Just Call Him Mr. 25/8

Question: which winter Olympic sport is your favorite to watch?

I don’t think I could possibly answer this question. I love figure skating, and have since I can remember. Hockey is always exciting, as is curling, in an entirely different way. Snowboarding is always a nail-biter, and let’s not even talk about skeleton, bobsledding, and luge! Even cross-country skiing and the biathlon have their own appeal.

Then there’s short track.

Honestly, I think it’s in a category all its own. It has the speed and grace of long track speed skating, plus the added element of something along the lines of roller derby. I mean, think about it: around five skaters, on a track that’s only the size of a hockey rink, sprinting at speeds up to 35 mph, with razor sharp, 18-inch blades strapped to their feet. Every time I watch a race, I’m convinced that one of them is going to die. They never do, of course, but crashes are a fairly normal occurrence. And during every crash, I’m convinced that one skater’s blade is going to end up in another skater’s thigh. But it’s “just a part of the sport.” It makes you wonder how any one person can stay on top for any amount of time. But some of these guys can, and do. Just ask Apolo Ohno!


Okay, I’ll be honest; Apolo is a huge part of the reason I started having any interest in short track. The man is gorgeous, and super adorable to boot. Ask Vh1 and they’ll tell you he’s “undateable,” since he rocks both a bandana AND a soul patch. But this is the network that airs such shows as Flavor of Love, Rock of Love, Daisy of Love, etc. And seriously… just look at him.


And he tweeted me once! Best day ever!

Let me tell you – this was the hardest I’ve ever fangirled in my life. (He wished me goodnight! APOLO OHNO! Wished ME goodnight! :D)

But having a vested interest in an athlete in such a crazy intense sport is not for the faint of heart. Apolo’s strategy is to spend most of the race in the middle of the pack, and then take the lead at the end. It makes total sense, what with less wind resistance and everything. But as a fan? “Okay, he’s in third, but it’s okay, it’s a long race! Third, third, third, CRAP! FOURTH?! WHAT THE HELL, THAT SHOULD BE CALLED A FOUL! ARE YOU BLIND, REF?! Back to third, second, second, second, OH MY GOD THERE’S TWO LAPS LEFT, WHAT ARE YOU WAITING FOR, APOLO?! Second, second, first! YAY! WIN! Now take me to the emergency room for my heart palpitations, please.”

Rinse and repeat, for every single heat he competes in for every single race. Let me tell you, it’s high stress. But it’s so worth it! Eight medals? Check!

So anyway, when I heard he wrote a book, I knew I had to have it. It was my final Chanukah present this year, and I started reading it a few days ago. Why’d I wait so long? No idea.

» **EXERCISE REQUIREMENTS**
Answer these from the short track post, one line each:
1. How fast can short track skaters go, according to the post?
2. What race strategy does the post say Apolo uses?
3. How did the writer get Apolo's book?

» **STORED DATA**
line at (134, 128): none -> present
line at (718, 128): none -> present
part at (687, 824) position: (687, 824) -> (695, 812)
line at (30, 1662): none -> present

» **OUTPUT**
1. Up to 35 mph.
2. He stays in the middle of the pack for most of the race and takes the lead at the end.
3. It was the writer's final Chanukah present this year.